START Text for analysis

Author Archives: Oren

How HP & Microsoft donate to world pollution (and Ink business)

Or: "how to set draft printing quality as default"

[warning: non Linux post]

I've had two pretty modern (year 2006+) HP InkJet printers. Their driver adds a new tab to the Windows "Printing Preferences" dialog (I really enjoy those vendor-specific dialogs!), through which  one can change the printing quality.

For 90% of my home needs, black-only draft quality is enough, so upon printing, from the "Printing Dialog", I click "Printing Preferences" and change the quality to black-only + fast/economical printing:

However, the GUI designer forgot (or the MS API doesn't allow) a "make this the default" button, which is a MUST in my opinion.

A quick digging revealed the forbidden truth, though.

So, how can we really set the default printing quality?

Control Panel -> Printers -> right click on your printer -> Properties -> "Advanced" Tab (Cuz it's only for really advanced users! are you sure you are one?) -> Printing Defaults button:

Microsoft (and Apple), as the biggest OS vendors, have the [almost] ultimate power: they set the rules for most of the world computers, and they set the defaults. By making power-saving options very straightforward, and even making the defaults environment-friendly, they can decrease the world power saving by very large numbers. Same should go with Ink saving.

END Text for analysis
START Extracted entries

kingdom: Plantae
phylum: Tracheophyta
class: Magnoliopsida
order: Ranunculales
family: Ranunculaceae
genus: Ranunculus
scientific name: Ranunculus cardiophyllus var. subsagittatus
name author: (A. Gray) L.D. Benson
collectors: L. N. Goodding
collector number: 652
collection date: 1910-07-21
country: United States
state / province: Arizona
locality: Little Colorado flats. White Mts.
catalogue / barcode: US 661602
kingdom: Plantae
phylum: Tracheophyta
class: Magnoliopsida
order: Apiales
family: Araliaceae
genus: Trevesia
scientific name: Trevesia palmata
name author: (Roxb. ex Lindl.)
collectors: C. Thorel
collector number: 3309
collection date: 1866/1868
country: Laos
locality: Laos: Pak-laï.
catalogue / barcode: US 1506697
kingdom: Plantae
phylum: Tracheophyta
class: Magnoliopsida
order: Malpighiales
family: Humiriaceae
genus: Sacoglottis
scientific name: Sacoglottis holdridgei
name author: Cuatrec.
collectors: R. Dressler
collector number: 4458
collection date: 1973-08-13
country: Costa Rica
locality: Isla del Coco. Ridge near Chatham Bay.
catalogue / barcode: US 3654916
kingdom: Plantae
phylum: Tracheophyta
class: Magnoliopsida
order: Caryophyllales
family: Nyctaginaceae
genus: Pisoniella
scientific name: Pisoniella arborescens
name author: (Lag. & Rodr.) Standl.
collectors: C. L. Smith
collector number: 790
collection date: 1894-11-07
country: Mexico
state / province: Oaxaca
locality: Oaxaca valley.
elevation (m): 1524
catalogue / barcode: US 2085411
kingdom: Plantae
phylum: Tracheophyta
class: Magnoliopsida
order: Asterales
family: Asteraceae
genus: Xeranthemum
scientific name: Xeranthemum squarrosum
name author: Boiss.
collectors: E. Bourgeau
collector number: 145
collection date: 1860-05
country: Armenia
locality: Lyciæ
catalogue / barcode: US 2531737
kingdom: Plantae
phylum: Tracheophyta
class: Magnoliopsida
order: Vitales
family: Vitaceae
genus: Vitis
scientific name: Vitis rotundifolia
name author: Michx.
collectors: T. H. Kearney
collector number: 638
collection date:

END Extracted entries

■ **Tasks for this exercise**
1. In the post about default printing quality, rewrite the paragraph beginning "I've had two pretty modern" as a short bulleted list that keeps its main facts.
2. Translate this sentence from the post about default printing quality into Spanish: "However, the GUI designer forgot (or the MS API doesn't allow) a "make this the default" button, which is a MUST in my opinion."

■ **Responses in order**
1.
- The writer has owned two fairly modern HP InkJet printers, from 2006 or later.
- Their driver adds a new tab to the Windows "Printing Preferences" dialog.
- That tab lets the user change the printing quality.

2. Sin embargo, el diseñador de la interfaz gráfica olvidó (o la API de MS no permite) un botón de "establecer como predeterminado", lo cual es IMPRESCINDIBLE en mi opinión.